Летним субботним утром, когда другие девушки озабочены только одной проблемой – как бы на загорелом теле не отпечатались белые полоски от купальника, – ты вручную полируешь Его автомобиль. Хотя знаешь наверняка, что вряд ли Он оценит твою самоотверженность.
На последние деньги ты покупаешь в «Дикой орхидее» шикарные трусы-стринг с перышками и стразами – Ему понравится! Но Он, не глядя, рвет их на тебе в кромешной тьме (свечи и прочие романтические намеки Его почему-то раздражают), а через две минуты неожиданно засыпает, как раз в момент, когда ты демонстрируешь Ему навыки орального секса. У Него был трудный день, Он устал и к тому же выпил.
Твои подруги давно говорят, что общение с таким эгоцентристом, как Он, до добра не доведет, – и ты перестаешь звонить подругам. Все равно общаться с ними некогда – Он любит, чтобы вечерами ты была доступна только для Него (правда, эта железная бронь используется Им от силы три раза в неделю, зато ты всегда в предвкушении возможного интимного праздника, это добавляет в ваши отношения перчинку).
Так продолжается несколько лет. Ты давно созрела для того, чтобы получить в подарок кольцо, а Он все еще небрежно представляет тебя как подружку.
Все заканчивается, когда появляется Та Блондинка и уводит Его с видом законной собственницы.
(Занавес опускается.)
Тривиальное женское лукавство: вспоминая о мужчине, который играючи порвал в клочья твое сердце, ты наделяешь его все новыми отрицательными качествами. Например, вспоминаешь, как раскатисто храпел он в предрассветные часы, когда твой сон мог бы быть особенно сладким.
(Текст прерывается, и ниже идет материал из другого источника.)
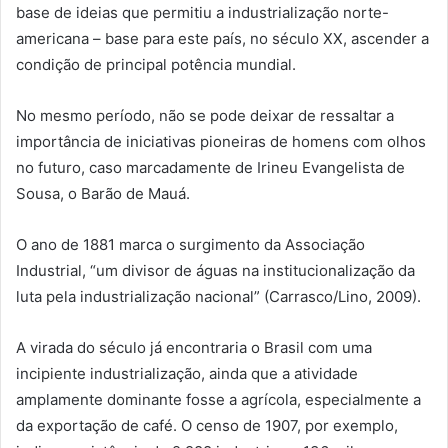
base de ideias que permitiu a industrialização norte-
americana – base para este país, no século XX, ascender a
condição de principal potência mundial.
No mesmo período, não se pode deixar de ressaltar a
importância de iniciativas pioneiras de homens com olhos
no futuro, caso marcadamente de Irineu Evangelista de
Sousa, o Barão de Mauá.
O ano de 1881 marca o surgimento da Associação
Industrial, “um divisor de águas na institucionalização da
luta pela industrialização nacional” (Carrasco/Lino, 2009).
A virada do século já encontraria o Brasil com uma
incipiente industrialização, ainda que a atividade
amplamente dominante fosse a agrícola, especialmente a
da exportação de café. O censo de 1907, por exemplo,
Вспоминая об этом, ты игнорируешь тот факт, что басовитый храп умилял тебя чуть ли не до слез.
Ты припоминаешь, что над поясом его модных джинсов Diesel намечалась медузная мякоть полнеющего живота. Еще лет пять-шесть, и безупречно вылепленные мускулы скроются под волнами дряблеющей плоти. Ничего не поделаешь, это возраст, baby.
Ты с некоторым внутренним удовлетворением выхватываешь из памяти его поредевшие на макушке волосы (Ха! Как пить дать будет лысина!), его безвкусные цветастые рубашки, его идиотские шуточки.
А однажды его лицо перекосил конъюнктивит.
А с похмелья у него несвежее дыхание.
Но стоит, спустя некоторое время, случайно увидеть этого толстеющего потенциального обладателя розовой лысины… как что-то обрывается в груди. И дыхание останавливается, и в животе щекотно пляшут солнечные зайчики. И ты понимаешь, что все утешительное зломыслие было надуманным. А твои стройные аргументы лопаются как мыльные пузыри.
Я сразу его заметила. Он стоял, опершись локтем о барную стойку, и разговаривал с какой-то рыжей порно-супер-стар, которая только что из платья не выпрыгивала, стараясь удержать его внимание. Смеясь, она запрокидывала голову и так широко разевала ярко накрашенную пасть, что можно было разглядеть гланды. На ней было микроплатье в сиреневых пайетках, такое же пошлое, как и она сама.